EXERCISE INSTRUCTIONS:
Change "bounding box" to "bounding rectangle" throughout the data below, keep everything else as it is, and leave the pictures out of your answer.
— Start —
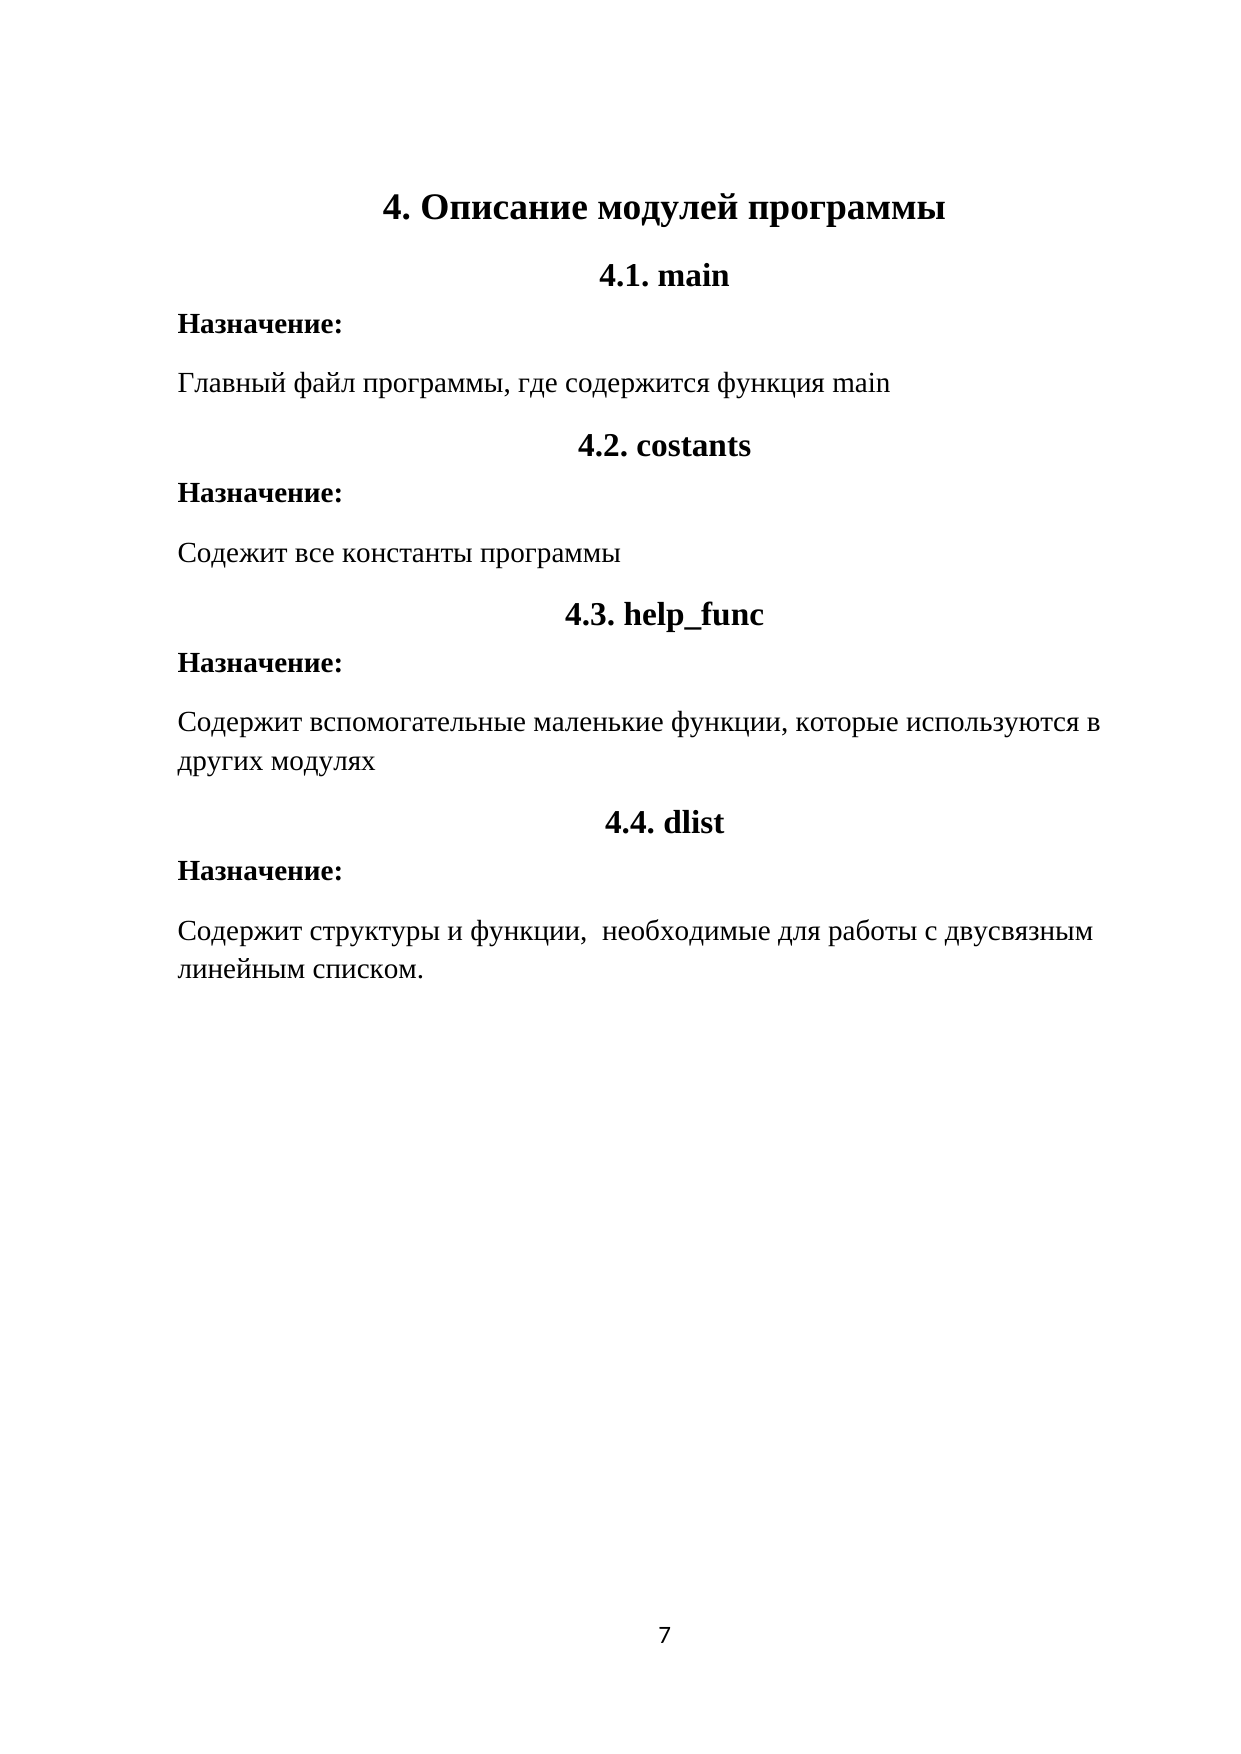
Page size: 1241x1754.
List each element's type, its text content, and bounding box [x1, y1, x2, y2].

text Содежит все константы программы [177, 535, 1152, 568]
text Назначение: [177, 645, 1152, 679]
subtitle 4.4. dlist [177, 802, 1152, 841]
subtitle 4.3. help_func [177, 594, 1152, 633]
text Назначение: [177, 306, 1152, 339]
text Главный файл программы, где содержится функция main [177, 365, 1152, 399]
subtitle 4. Описание модулей программы [177, 185, 1152, 228]
text Назначение: [177, 476, 1152, 509]
text Содержит структуры и функции, необходимые для работы с двусвязным линейным списком. [177, 913, 1152, 985]
subtitle 4.2. costants [177, 425, 1152, 463]
text Назначение: [177, 853, 1152, 887]
text Содержит вспомогательные маленькие функции, которые используются в других модулях [177, 704, 1152, 777]
subtitle 4.1. main [177, 255, 1152, 293]
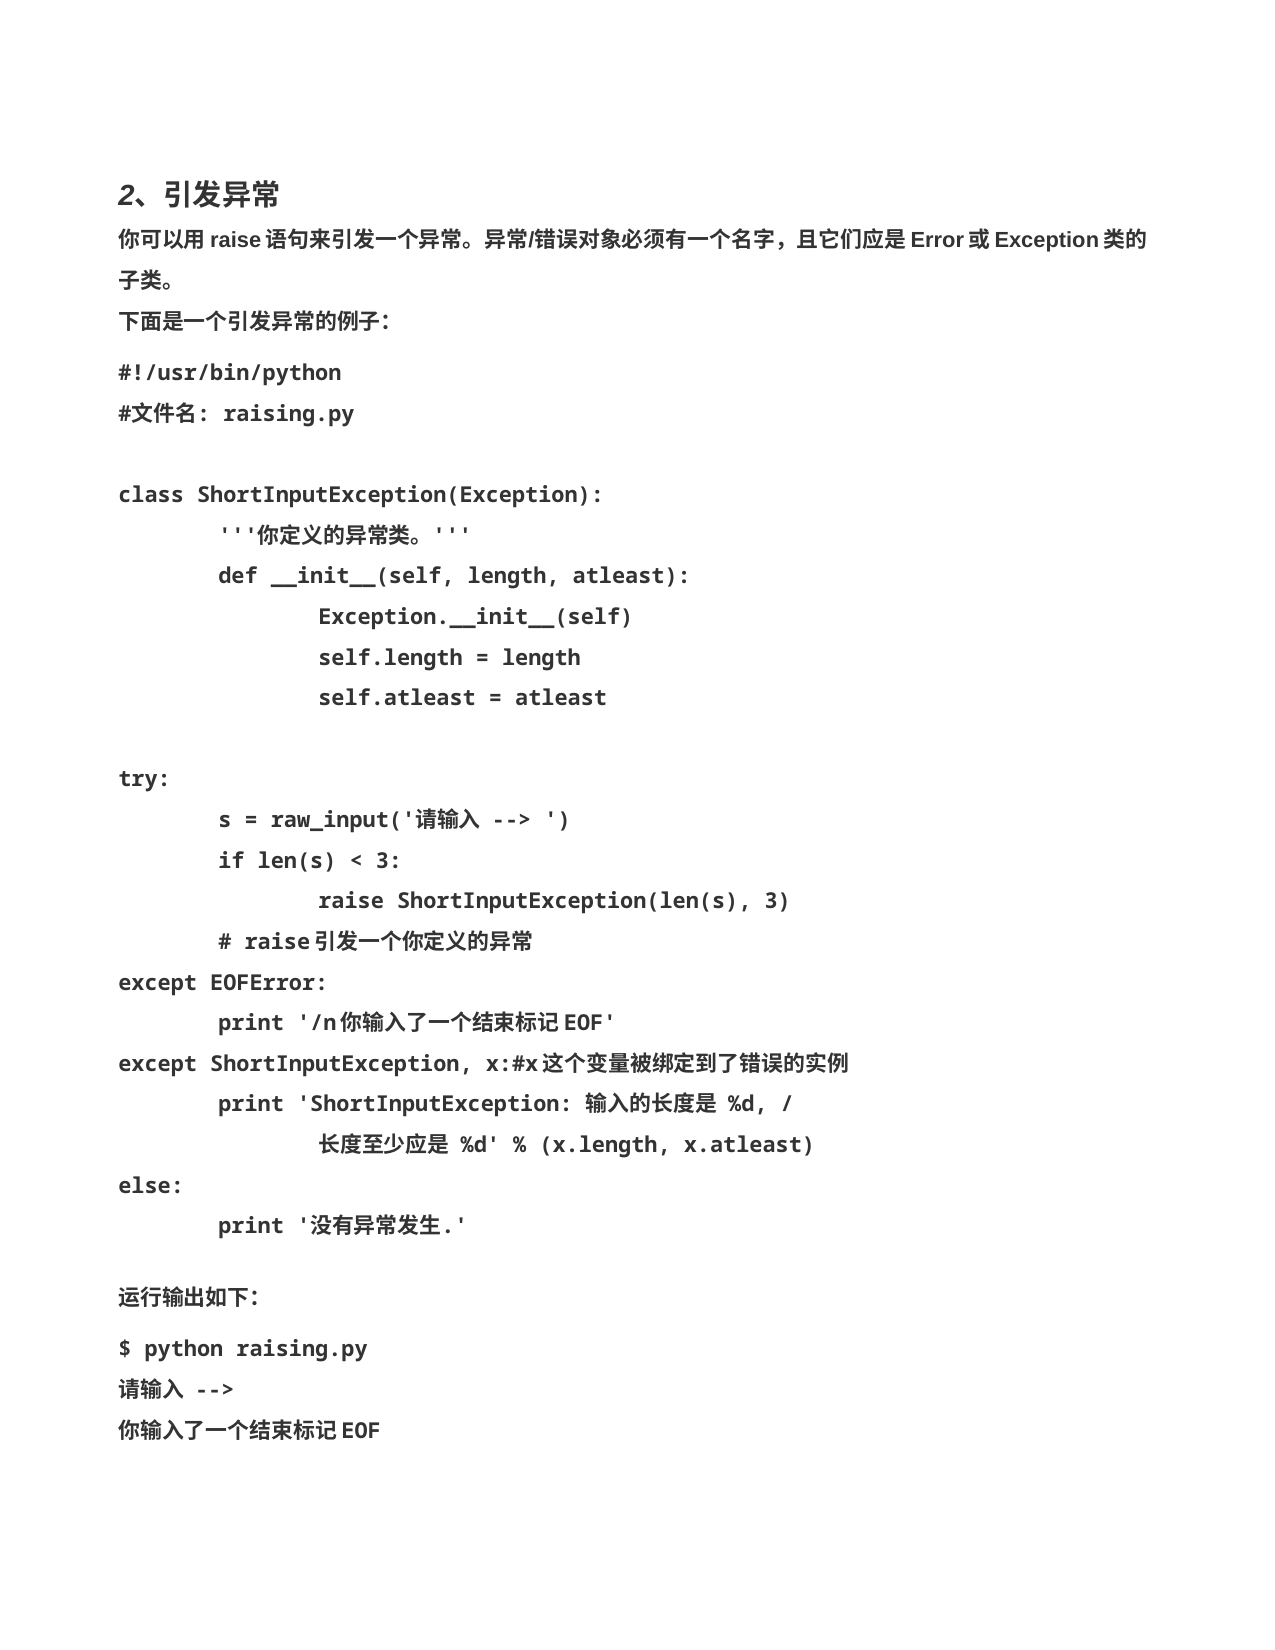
— End —
FINAL RESULT:
Page size: 1241x1754.
List each element's type, its text content, and bounding rectangle [x1, y1, x2, y2].

text Содежит все константы программы [177, 535, 1152, 568]
text Назначение: [177, 645, 1152, 679]
subtitle 4.4. dlist [177, 802, 1152, 841]
subtitle 4.3. help_func [177, 594, 1152, 633]
text Назначение: [177, 306, 1152, 339]
text Главный файл программы, где содержится функция main [177, 365, 1152, 399]
subtitle 4. Описание модулей программы [177, 185, 1152, 228]
text Назначение: [177, 476, 1152, 509]
text Содержит структуры и функции, необходимые для работы с двусвязным линейным списком. [177, 913, 1152, 985]
subtitle 4.2. costants [177, 425, 1152, 463]
text Назначение: [177, 853, 1152, 887]
text Содержит вспомогательные маленькие функции, которые используются в других модулях [177, 704, 1152, 777]
subtitle 4.1. main [177, 255, 1152, 293]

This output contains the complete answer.